▶ [SOURCE]

Les proscrits revenus à Paris se divisèrent. La plupart entrèrent dans le nouveau parti ouvrier (Joffrin, Allemane, Malon, le chansonnier J.-B. Clément). Mais les Blanquistes n'admettaient pas les partis politiques fondés sur la lutte de classes ; ils reconstituèrent un Comité révolutionnaire central (Vaillant, Chauvière, Eudes). Les plus modérés s'entendirent avec une partie de l'extrême gauche pour fonder l'Alliance socialiste, qui se proposait d'obtenir des réformes sociales immédiates.

La nouvelle Fédération des travailleurs se partageait entre deux tendances opposées. Les Congrès des régions de province (Lille et Bordeaux) s'effrayaient du nouveau programme collectiviste si méprisant pour les réformes partielles. L'Union fédérative du centre (Paris) au contraire tint (en juillet) un congrès régional de 43 groupes, qui, au nom du socialisme scientifique, adopta un long manifeste rédigé à Londres par Marx lui-même, et un programme électoral politique et économique rédigé par ses disciples et revu par lui.

▶ [LIGNES]
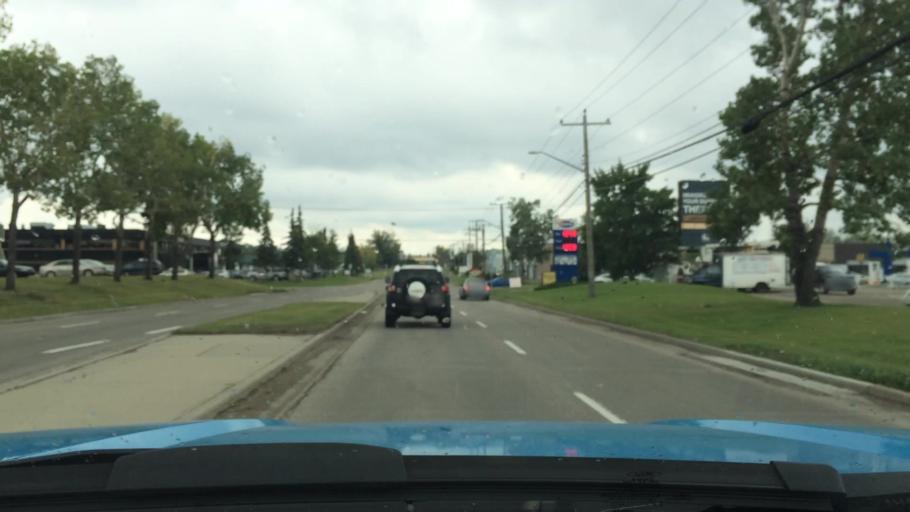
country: CA
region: Alberta
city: Calgary
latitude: 51.0807
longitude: -114.0117
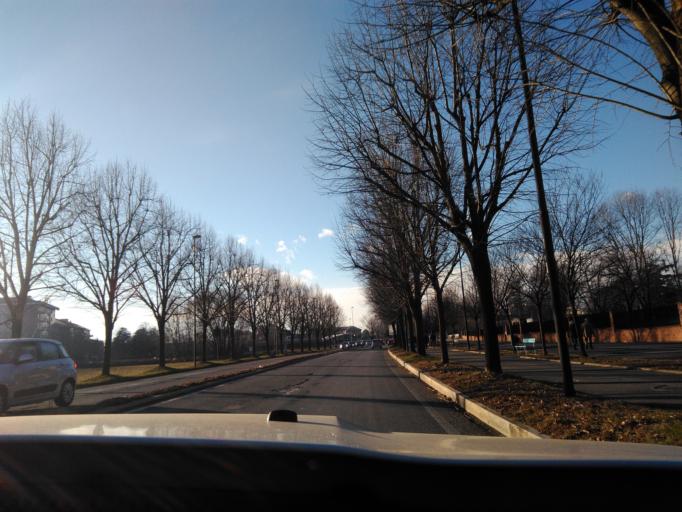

▶ [CONSIGNES]
A. Répondez brièvement à partir de la source :
(i) Quel comité les Blanquistes reconstituèrent-ils ?
(ii) De combien de groupes se composait le congrès régional tenu en juillet par l'Union fédérative du centre ?
(iii) Dans quelle ville le long manifeste adopté par ce congrès fut-il rédigé ?
B. Transcrivez le passage de la source commençant par « Les proscrits revenus » et se terminant par « réformes sociales immédiates. ».

▶ [RÉPONSES]
A.
(i) Un Comité révolutionnaire central.
(ii) 43 groupes.
(iii) À Londres.

B.
Les proscrits revenus à Paris se divisèrent. La plupart entrèrent dans le nouveau parti ouvrier (Joffrin, Allemane, Malon, le chansonnier J.-B. Clément). Mais les Blanquistes n'admettaient pas les partis politiques fondés sur la lutte de classes ; ils reconstituèrent un Comité révolutionnaire central (Vaillant, Chauvière, Eudes). Les plus modérés s'entendirent avec une partie de l'extrême gauche pour fonder l'Alliance socialiste, qui se proposait d'obtenir des réformes sociales immédiates.